Kosten werden gespart, wenn die Herstellung eines Musters im Designprozess entfällt. Entscheidend ist aber vor allem die Verkürzung der Zeitspanne, in der ein Produkt auf den Markt gebracht werden kann. Während das Entwickeln eines Kleidungsstücks mit einem realen Prototypen zwei bis vier Wochen in Anspruch nimmt, dauert derselbe Prozess mit einem digitalen Pendant nur wenige Tage bis zu einer Woche, erzählt Wiech.
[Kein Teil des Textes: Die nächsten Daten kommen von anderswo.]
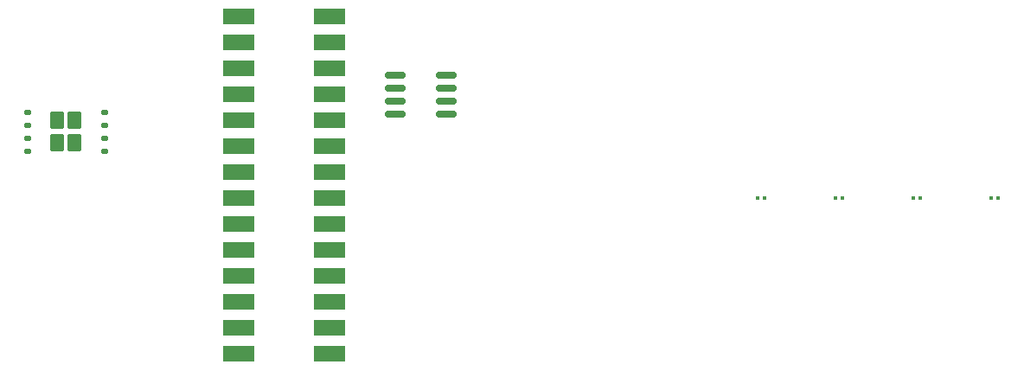
<source format=gbr>
%TF.GenerationSoftware,KiCad,Pcbnew,7.0.1*%
%TF.CreationDate,2023-06-23T23:38:44-03:00*%
%TF.ProjectId,EA075_Projeto_Final,45413037-355f-4507-926f-6a65746f5f46,rev?*%
%TF.SameCoordinates,Original*%
%TF.FileFunction,Paste,Top*%
%TF.FilePolarity,Positive*%
%FSLAX46Y46*%
G04 Gerber Fmt 4.6, Leading zero omitted, Abs format (unit mm)*
G04 Created by KiCad (PCBNEW 7.0.1) date 2023-06-23 23:38:44*
%MOMM*%
%LPD*%
G01*
G04 APERTURE LIST*
G04 Aperture macros list*
%AMRoundRect*
0 Rectangle with rounded corners*
0 $1 Rounding radius*
0 $2 $3 $4 $5 $6 $7 $8 $9 X,Y pos of 4 corners*
0 Add a 4 corners polygon primitive as box body*
4,1,4,$2,$3,$4,$5,$6,$7,$8,$9,$2,$3,0*
0 Add four circle primitives for the rounded corners*
1,1,$1+$1,$2,$3*
1,1,$1+$1,$4,$5*
1,1,$1+$1,$6,$7*
1,1,$1+$1,$8,$9*
0 Add four rect primitives between the rounded corners*
20,1,$1+$1,$2,$3,$4,$5,0*
20,1,$1+$1,$4,$5,$6,$7,0*
20,1,$1+$1,$6,$7,$8,$9,0*
20,1,$1+$1,$8,$9,$2,$3,0*%
G04 Aperture macros list end*
%ADD10RoundRect,0.079500X-0.079500X-0.100500X0.079500X-0.100500X0.079500X0.100500X-0.079500X0.100500X0*%
%ADD11RoundRect,0.079500X0.079500X0.100500X-0.079500X0.100500X-0.079500X-0.100500X0.079500X-0.100500X0*%
%ADD12RoundRect,0.150000X-0.825000X-0.150000X0.825000X-0.150000X0.825000X0.150000X-0.825000X0.150000X0*%
%ADD13R,3.100000X1.600000*%
%ADD14RoundRect,0.250000X0.435000X0.615000X-0.435000X0.615000X-0.435000X-0.615000X0.435000X-0.615000X0*%
%ADD15RoundRect,0.125000X0.200000X0.125000X-0.200000X0.125000X-0.200000X-0.125000X0.200000X-0.125000X0*%
G04 APERTURE END LIST*
D10*
%TO.C,C3*%
X226060000Y-91440000D03*
X226750000Y-91440000D03*
%TD*%
D11*
%TO.C,C2*%
X234370000Y-91440000D03*
X233680000Y-91440000D03*
%TD*%
D10*
%TO.C,C1*%
X241300000Y-91440000D03*
X241990000Y-91440000D03*
%TD*%
D12*
%TO.C,U4*%
X182945000Y-79375000D03*
X182945000Y-80645000D03*
X182945000Y-81915000D03*
X182945000Y-83185000D03*
X187895000Y-83185000D03*
X187895000Y-81915000D03*
X187895000Y-80645000D03*
X187895000Y-79375000D03*
%TD*%
D13*
%TO.C,U2*%
X176530000Y-106680000D03*
X176530000Y-104140000D03*
X176530000Y-101600000D03*
X176530000Y-99060000D03*
X176530000Y-96520000D03*
X176530000Y-93980000D03*
X176530000Y-91440000D03*
X176530000Y-88900000D03*
X176530000Y-86360000D03*
X176530000Y-83820000D03*
X176530000Y-81280000D03*
X176530000Y-78740000D03*
X176530000Y-76200000D03*
X176530000Y-73660000D03*
X167640000Y-73660000D03*
X167640000Y-76200000D03*
X167640000Y-78740000D03*
X167640000Y-81280000D03*
X167640000Y-83820000D03*
X167640000Y-86360000D03*
X167640000Y-88900000D03*
X167640000Y-91440000D03*
X167640000Y-93980000D03*
X167640000Y-96520000D03*
X167640000Y-99060000D03*
X167640000Y-101600000D03*
X167640000Y-104140000D03*
X167640000Y-106680000D03*
%TD*%
D14*
%TO.C,U3*%
X151560000Y-85970000D03*
X151560000Y-83820000D03*
X149860000Y-85970000D03*
X149860000Y-83820000D03*
D15*
X154460000Y-86800000D03*
X154460000Y-85530000D03*
X154460000Y-84260000D03*
X154460000Y-82990000D03*
X146960000Y-82990000D03*
X146960000Y-84260000D03*
X146960000Y-85530000D03*
X146960000Y-86800000D03*
%TD*%
D10*
%TO.C,C4*%
X218440000Y-91440000D03*
X219130000Y-91440000D03*
%TD*%
M02*

</source>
In Zeiten von Überangebot an Kleidung, wenn Konsumenten zusehends anstelle von Bekleidungsunternehmen über Trends bestimmen, sind schnelle Produktionszeiten entscheidend um auf rasant wechselnde Vorlieben und Moden zu reagieren.

Berufsbilder im Wandel

Mit dem digitalen Wandel verändern sich auch die Berufe. Die Entwicklung der Bekleidung mit 3D-Simulation-Software erfordere eine enge Zusammenarbeit zwischen Kreativen und Schnittmachern, aber auch zwischen Patterndesigner und Produktionsbetrieb und der technischen Entwicklung, sagt Wiech.

“In Summe wird sich langfristig sicher noch ein neues Jobprofil ergeben”, erwartet sie. Aber in ihrer Abteilung hält sie alles noch offen. “Wir gehen gerade über agile, crossfunktionale Teams um dann zu schauen, welche Jobs sich daraus entwickeln.”

Tobias Rausch, Global Portfolio Manager Appearance Capture bei X-Rite, spricht über das Digitalisieren von Farbe und Materialien

Die Software kann Waschungen, wie auf Jeans-Jacken, noch nicht zur Zufriedenheit der Pattern-Designerin Widmann simulieren und die Avatare könnten noch menschlicher aussehen. Aber seit den Computerabstürzen und den sechs Stunden, die ihr Team anfangs für ein rotes Plissee-Kleid gebraucht hat, ist Hugo Boss schon weit gekommen. Im Bereich der Damenoberbekleidung wurden Teile für einen US-amerikanischen Kunden komplett digital entwickelt und verkauft. Bei der Marke Hugo kommt nur noch der digitale Prototyp zum Einsatz. Auch im Vergleich zum übrigen Sektor ist der Konzern recht weit. Rund 20 Prozent seiner Kunden entwerfen Produkte mit 3D-Technologie, schätzt Andreas Seidl, der Geschäftsführer der Human Solutions Gruppe / Assyst, deren Software auch bei Hugo Boss verwendet wird. Vor zwei Jahren seien es gerade einmal 5 Prozent gewesen.

Doch die Möglichkeiten für die dreidimensionale Simulation reichen weiter. Die Vision von Birgit Wiech ist es, alles von der Skizze bis hin zum Online-Shop zu digitalisieren. Die Kunden sollen bereits beim Einkaufen auf ihrem Handy sehen, wie eine Hose oder ein Anzug an ihrem eigenen Körper sitzt. Das würde auch die Retourenquote senken, sagt sie. “Wir wollen den kompletten digitalen Prozess für die Zukunft.”